Кроме того, буржуазные отношения — в своих державных интересах, для централизации власти и упрочения господства над национальностями — бралась иногда насаждать сверху и сама абсолютная монархия-поработительница. Так, в Габсбургской империи многочисленные буржуазные по содержанию реформы проводил Иосиф II. Это — при всем их прогрессивном значении — вело одновременно к невыгодному для народа разобщению национальных и социальных стремлений, требований, к противопоставлению одних другим.
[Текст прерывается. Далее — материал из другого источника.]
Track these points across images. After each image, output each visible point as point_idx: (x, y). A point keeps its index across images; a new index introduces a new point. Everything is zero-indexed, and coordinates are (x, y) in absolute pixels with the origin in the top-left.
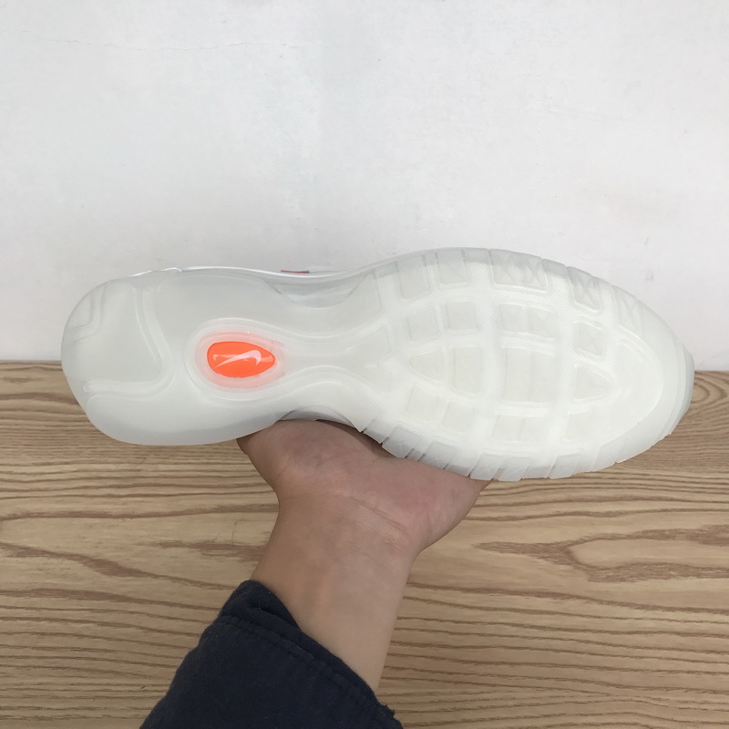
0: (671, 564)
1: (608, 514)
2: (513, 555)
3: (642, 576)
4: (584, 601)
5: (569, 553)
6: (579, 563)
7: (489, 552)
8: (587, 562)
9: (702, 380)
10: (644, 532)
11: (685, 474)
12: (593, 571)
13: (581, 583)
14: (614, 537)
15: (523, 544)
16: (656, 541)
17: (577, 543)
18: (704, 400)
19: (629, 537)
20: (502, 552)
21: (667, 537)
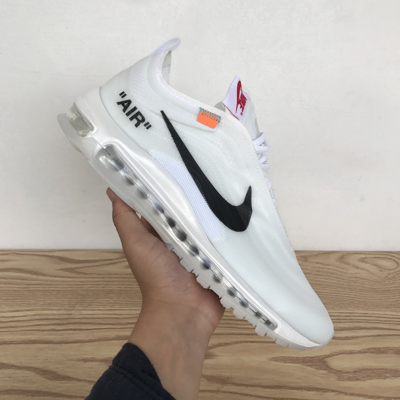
0: (386, 369)
1: (346, 338)
2: (292, 364)
3: (369, 377)
4: (336, 393)
5: (325, 362)
6: (331, 369)
7: (277, 363)
8: (335, 368)
9: (394, 256)
10: (368, 349)
11: (389, 313)
12: (340, 374)
13: (332, 381)
14: (351, 353)
15: (297, 358)
16: (375, 355)
17: (329, 356)
18: (396, 268)
19: (360, 352)
20: (285, 363)
21: (382, 352)
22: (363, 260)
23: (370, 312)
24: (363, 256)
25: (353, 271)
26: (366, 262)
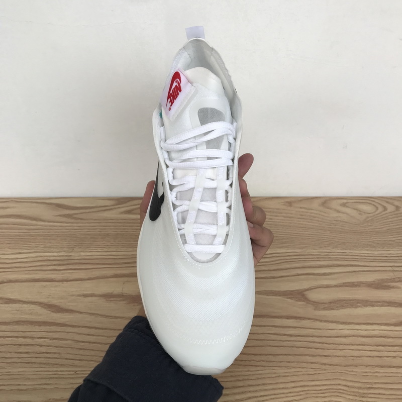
0: (358, 300)
1: (324, 274)
2: (274, 297)
3: (343, 307)
4: (312, 320)
5: (303, 295)
6: (310, 301)
7: (260, 296)
8: (313, 300)
9: (374, 201)
10: (343, 283)
11: (365, 252)
12: (317, 305)
13: (310, 311)
14: (328, 287)
15: (278, 291)
16: (350, 288)
17: (308, 290)
18: (375, 212)
19: (336, 286)
20: (267, 295)
21: (356, 286)
22: (344, 205)
23: (347, 251)
24: (345, 201)
25: (335, 215)
26: (347, 207)
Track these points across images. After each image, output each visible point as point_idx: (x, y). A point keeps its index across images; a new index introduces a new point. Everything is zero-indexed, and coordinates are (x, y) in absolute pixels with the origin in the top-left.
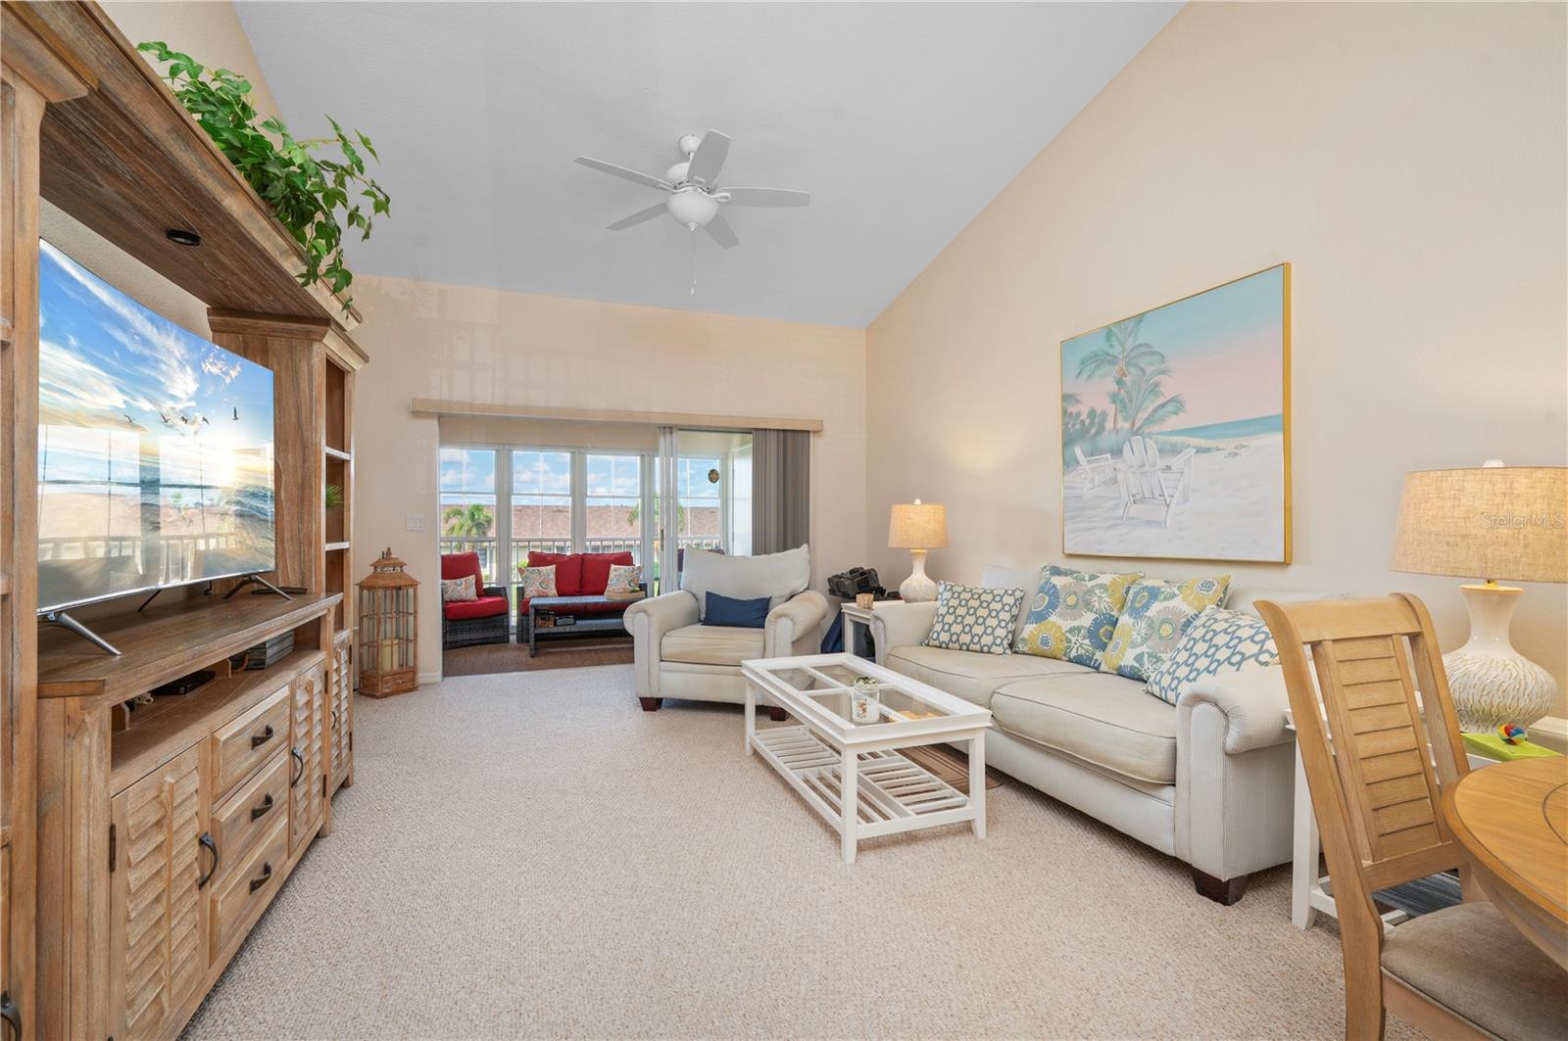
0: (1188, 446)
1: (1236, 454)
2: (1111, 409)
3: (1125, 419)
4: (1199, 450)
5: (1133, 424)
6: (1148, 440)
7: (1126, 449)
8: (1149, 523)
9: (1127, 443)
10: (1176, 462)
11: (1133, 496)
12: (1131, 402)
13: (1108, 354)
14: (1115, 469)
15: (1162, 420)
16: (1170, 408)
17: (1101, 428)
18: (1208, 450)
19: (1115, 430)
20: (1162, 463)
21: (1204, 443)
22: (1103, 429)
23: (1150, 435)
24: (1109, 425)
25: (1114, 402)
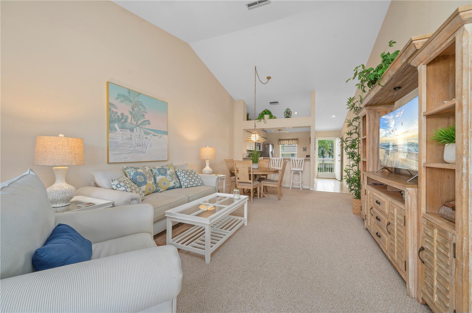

Консервативная часть венгерского дворянства, например, защищая свои помещичьи привилегии, противилась реформам, противопоставляя им своекорыстно и патриархально понимаемую национальную «свободу». Городское же сословие и крестьянство оставались равнодушными к национальной борьбе, провозглашаемой такими «патриотами».
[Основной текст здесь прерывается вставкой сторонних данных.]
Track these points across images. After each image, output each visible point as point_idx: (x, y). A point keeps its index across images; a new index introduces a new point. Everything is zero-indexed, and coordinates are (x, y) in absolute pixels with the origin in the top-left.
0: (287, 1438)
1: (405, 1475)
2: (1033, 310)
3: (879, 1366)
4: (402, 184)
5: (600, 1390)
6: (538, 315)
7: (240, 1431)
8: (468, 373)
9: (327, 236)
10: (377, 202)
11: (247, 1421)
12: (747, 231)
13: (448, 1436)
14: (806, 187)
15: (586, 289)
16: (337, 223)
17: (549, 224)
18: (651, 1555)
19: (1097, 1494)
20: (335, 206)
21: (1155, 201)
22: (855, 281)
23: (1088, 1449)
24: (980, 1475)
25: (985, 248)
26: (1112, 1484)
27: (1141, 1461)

Просветительские социально-философские веяния в эту часть Европы проникали медленно (особенно поздно, иногда уже одновременно с Французской революцией и под ее влиянием, — в занятые турками балканские земли). Просветительский перелом в литературе наступил здесь только в середине (Польша) или во второй половине, даже последней трети века (Венгрия, Греция, Словакия). И там, где можно говорить о сколько-нибудь развитых художественных направлениях и стилях (Польша, Венгрия), классицизм появлялся уже в просветительской форме. Предшествовало же ему обычно барокко, господство которого продлилось до середины XVIII в. А просветительский классицизм, сосуществуя с сентиментализмом и плебейски, фольклорно окрашенным рококо, далеко вышел за рубеж XVIII в., не утратив привлекательности для писателей и читателей Польши, Венгрии даже в 10—20-х годах следующего столетия, когда там выступают уже романтики.